The Wall Street Journal published an article titled “Behind the Making of an ‘It’ Dress”. It’s the story of how fashion designer Michelle Smith tried to create a viral dress, for lack of a better word.
Here’s an excerpt from the article:
What happened next illustrates the changes currently roiling the fashion industry. Social media, online sales and its own store network let Milly move quickly and circumvent long-held fashion industry practices. The result: [the dress] became a best seller.
The article is written for a fashion-focused audience, not an engineering audience. Still, it’s easy to guess how thoroughly Ms. Smith relied on data during the manufacturing and marketing processes.
For example, after she showed the dress at a fashion show, Ms. Smith noticed the dress receiving more social media mentions than expected. She posted about the dress a couple of times herself, which further stoked interest.
That anecdote seems obvious. Of course a dress at a fashion show will receive attention on social media. The key is the data. I’m sure Ms. Smith and her team have expectations for the receptions their new releases will receive on social media. Either the frequency of mentions, or the kinds of people mentioning this new dress, or the specific networks on which conversations were unfolding, gave clues to the dress’ skyrocketing popularity.
Ms. Smith then faced a serious manufacturing challenge: her preferred fabric came from Italy. It would take months for a new order to arrive. Fortunately, the team found some fabric samples in their office and used them to create some dresses to meet emerging demand.
The fashion lifecycle is short. Trends can appear and disappear in a matter of weeks or months. Consumers are also sensitive to specific types of fabric, and specific colors. If any one element is off, an otherwise hot dress might immediately go cold.
Now you get into some serious issues of business strategy. Remember how Richard Rummelt breaks down the kernel of strategy? It all starts by clearly defining the challenge your company faces. For Ms. Smith, her core challenge may indeed be responding swiftly enough to changing fashion trends.

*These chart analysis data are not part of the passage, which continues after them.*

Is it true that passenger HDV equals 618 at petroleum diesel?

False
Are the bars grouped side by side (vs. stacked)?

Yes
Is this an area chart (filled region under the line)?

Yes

Now, it’s possible some other challenge is more profound. Maybe she can’t reliably design fashionable dresses. Maybe she can’t reduce her costs to compete for the customers she targets. Maybe she can’t form the relationships she needs to get into the retail outlets she wants to be in. Who knows.
Let’s use the challenge around a swift response to fashion trends as an example, though. If that’s the case, she has several options available, in terms of how to respond. She could find a way to manufacture the fabric she needs locally. She could simplify the dress manufacturing process, such that she could complete several time-consuming steps before settling on a final design.

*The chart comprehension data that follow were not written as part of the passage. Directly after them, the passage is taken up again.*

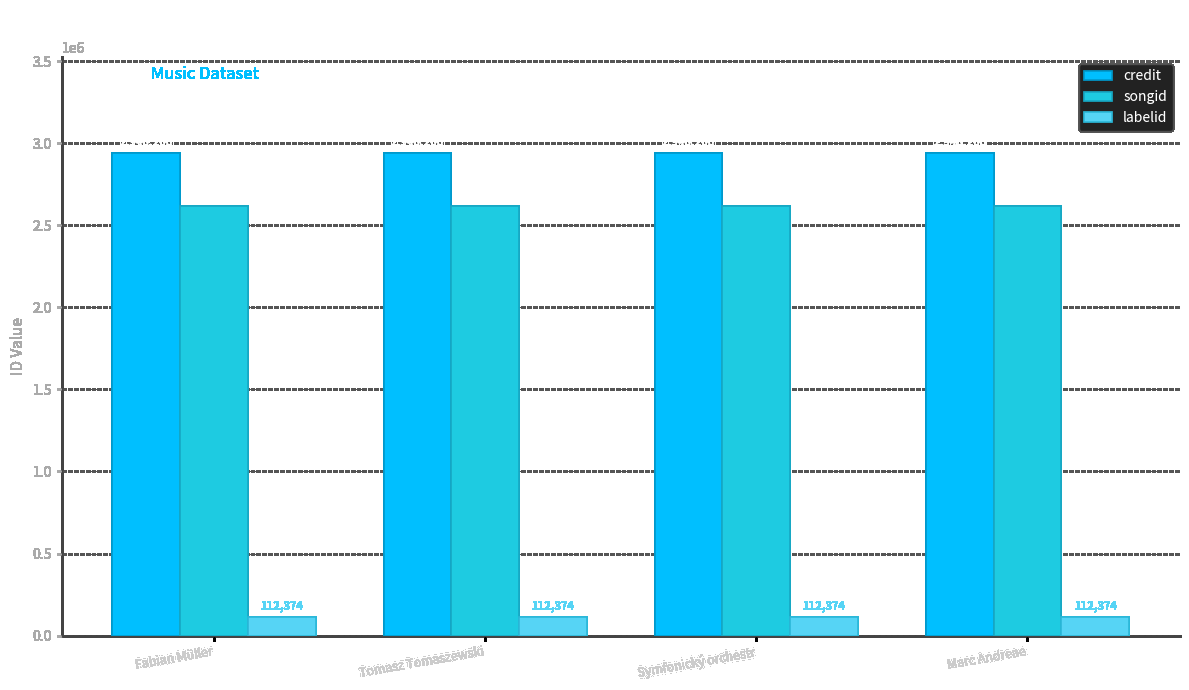

What is the label of the 3rd bar from the right?

Tomasz Tomaszewski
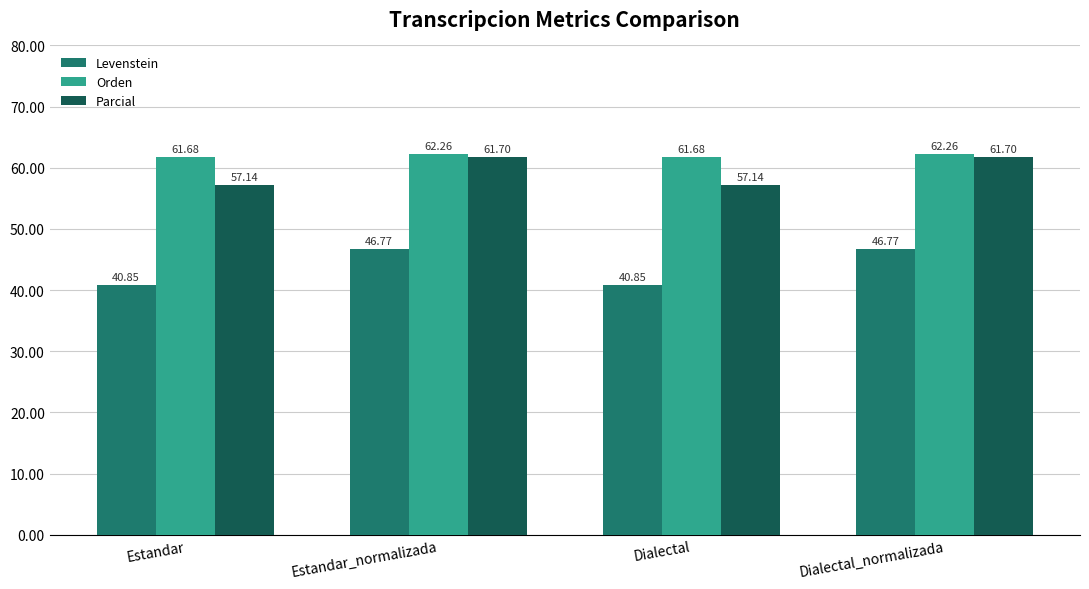

What is the average value of the Levenstein series?

43.8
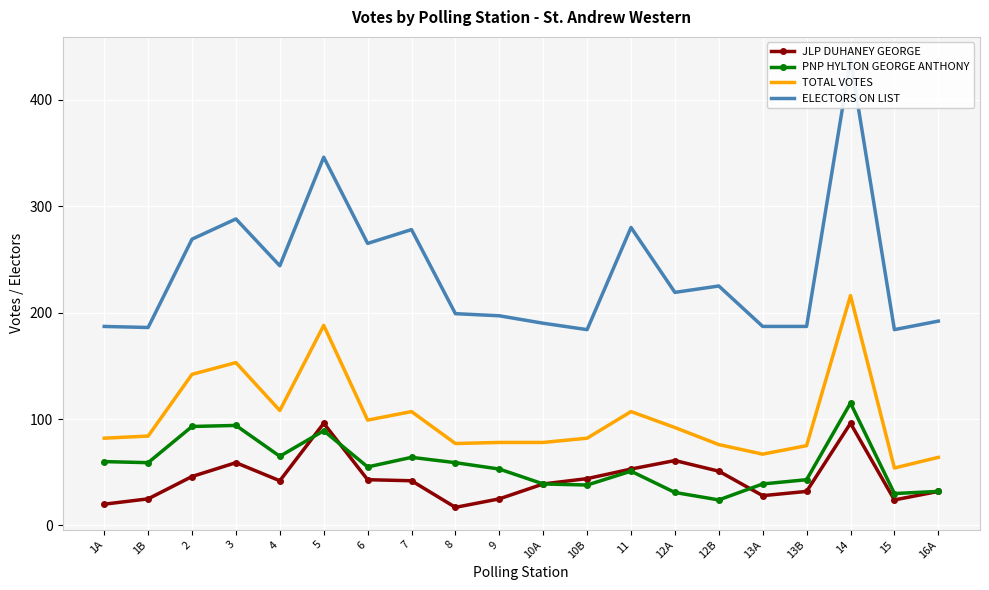

Between 10B and 1A, which is larger?

10B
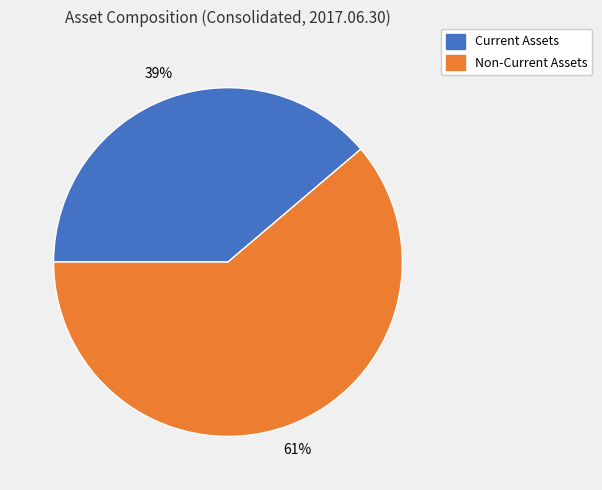

To the nearest percent, what is the average slice percentage?

50%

The possibilities are practically endless. This is another opportunity for the use of data. She could measure how quickly she moves from dress design to first dollar of revenue. She could break the process down and measure from design to prototype, or from prototype to fashion show, or from fashion show to retail store.
I don’t know nearly enough about the fashion industry to be helpful here. The point is that even something as artistic as fashion can pull a ton of value from data. It’s easy to see something like fashion, and assume you must rely on experience, gut instinct, and taste. All of that might be true. But even in this arena, data matters. A lot. And stories like these can help us remember that.